In our clinical trials, there were only two cases with LH surge under half-dosage GnRHa protocol in young and older individuals. We observed the LH surge risk might be higher in the cases with larger BMI. The daily following-up of urine LH surge should be adopted in these high-risk patients. We adapted the addition of half-dosage GnRHant for preventing the advent of LH suerge. We found the premature ovulation could be completely prevented after the additional half-dosage GnRHant administration.
In this series, to the best of our knowledge, we demonstrated the first application of half-dosage of GnRHa in Asians with both normal and diminished ovarian function. We observed the comparable results with that of traditional full-dosage GnRHa. We observed the borderline lower gonadotrophin consumption, higher E2 levels, higher OHSS rates, and higher LH suge in the half LA groups. Embryo qualities did not significantly differ between the two protocols. On the basis of these results, when the convenience, costs and side-effects are taken into account, a half-dose GnRHa might be preferable. It also suggests that lower-dosage GnRHa applications might be priory considered in the IVF individuals with DOR and thinner BMI. As clinicians might gain experience with larger applications of lower-dosage GnRHa. The optimal treatment paradigms will likely emerge.
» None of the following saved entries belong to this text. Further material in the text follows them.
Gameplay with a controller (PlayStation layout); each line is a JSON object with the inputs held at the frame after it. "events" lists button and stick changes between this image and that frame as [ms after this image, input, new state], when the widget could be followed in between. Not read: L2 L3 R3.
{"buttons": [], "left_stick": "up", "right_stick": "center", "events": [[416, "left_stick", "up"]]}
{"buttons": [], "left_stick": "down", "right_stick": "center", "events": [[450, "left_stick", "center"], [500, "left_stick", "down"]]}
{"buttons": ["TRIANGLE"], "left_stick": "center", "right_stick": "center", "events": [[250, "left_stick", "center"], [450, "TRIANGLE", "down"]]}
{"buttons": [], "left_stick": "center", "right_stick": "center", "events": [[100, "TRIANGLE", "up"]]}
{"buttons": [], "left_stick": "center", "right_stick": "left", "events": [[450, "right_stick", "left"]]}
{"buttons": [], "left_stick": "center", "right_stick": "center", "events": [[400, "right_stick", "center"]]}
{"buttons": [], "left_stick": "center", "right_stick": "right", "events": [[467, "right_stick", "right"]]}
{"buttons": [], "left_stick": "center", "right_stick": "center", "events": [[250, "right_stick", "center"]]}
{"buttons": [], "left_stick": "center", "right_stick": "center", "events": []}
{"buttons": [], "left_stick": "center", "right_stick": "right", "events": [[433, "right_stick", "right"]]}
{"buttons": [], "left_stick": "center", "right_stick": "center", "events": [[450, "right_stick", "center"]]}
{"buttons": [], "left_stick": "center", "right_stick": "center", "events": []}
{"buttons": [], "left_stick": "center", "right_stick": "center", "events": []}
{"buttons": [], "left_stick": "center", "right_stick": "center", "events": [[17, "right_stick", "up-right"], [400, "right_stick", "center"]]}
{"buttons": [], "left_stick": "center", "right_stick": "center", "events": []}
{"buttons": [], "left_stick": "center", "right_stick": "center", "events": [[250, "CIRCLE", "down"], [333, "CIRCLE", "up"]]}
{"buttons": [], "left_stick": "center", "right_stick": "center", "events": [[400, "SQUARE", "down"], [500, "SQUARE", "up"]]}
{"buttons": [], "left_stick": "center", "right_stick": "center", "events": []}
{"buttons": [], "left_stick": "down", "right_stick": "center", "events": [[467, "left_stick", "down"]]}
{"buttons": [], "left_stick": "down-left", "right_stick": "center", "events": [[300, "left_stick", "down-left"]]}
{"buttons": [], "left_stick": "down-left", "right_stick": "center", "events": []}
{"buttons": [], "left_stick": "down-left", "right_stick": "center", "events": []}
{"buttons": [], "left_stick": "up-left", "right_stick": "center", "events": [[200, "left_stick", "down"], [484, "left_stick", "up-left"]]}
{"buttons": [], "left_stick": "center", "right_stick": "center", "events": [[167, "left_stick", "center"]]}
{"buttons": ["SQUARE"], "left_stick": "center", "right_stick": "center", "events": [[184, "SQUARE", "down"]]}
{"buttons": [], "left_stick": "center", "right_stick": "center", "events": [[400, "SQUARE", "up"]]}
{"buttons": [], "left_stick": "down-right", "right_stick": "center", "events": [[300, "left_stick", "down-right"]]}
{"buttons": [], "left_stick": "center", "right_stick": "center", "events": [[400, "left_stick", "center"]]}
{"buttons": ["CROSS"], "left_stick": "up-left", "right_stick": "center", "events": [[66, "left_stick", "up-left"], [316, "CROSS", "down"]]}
In conclusion, half-dosage GnRHa regimen results in comparable pituitary suppression and clinical outcomes compared to full-dosage GnRHa during short IVF protocol. The application of half-dosage GnRHa is feasible upon individuals with normal body weights and ovarian reserves. Further application of lower dosage GnRHa regimen might allow short and simple treatment strategies for IVF patients undergoing COH. It might be expected that the low-dosage GnRHa might lead to a shorter, cheaper and safer protocol. Clinical outcomes might be improved by developing more flexible LA dosage regimens. Additional large scale randomized trials are required to confirm our findings. Furthermore, the influence of different dosage of GnRHa upon the folliculogenesis, luteolysis, folliclar synchronization, and endometrial statuses during luteal phase merits further study. The embryo euploid rates, oocyte and embryo qualities, blastocyst formation ratios as well as implantation and pregnancy rates of different GnRHa dosage protocols warrant further investigation.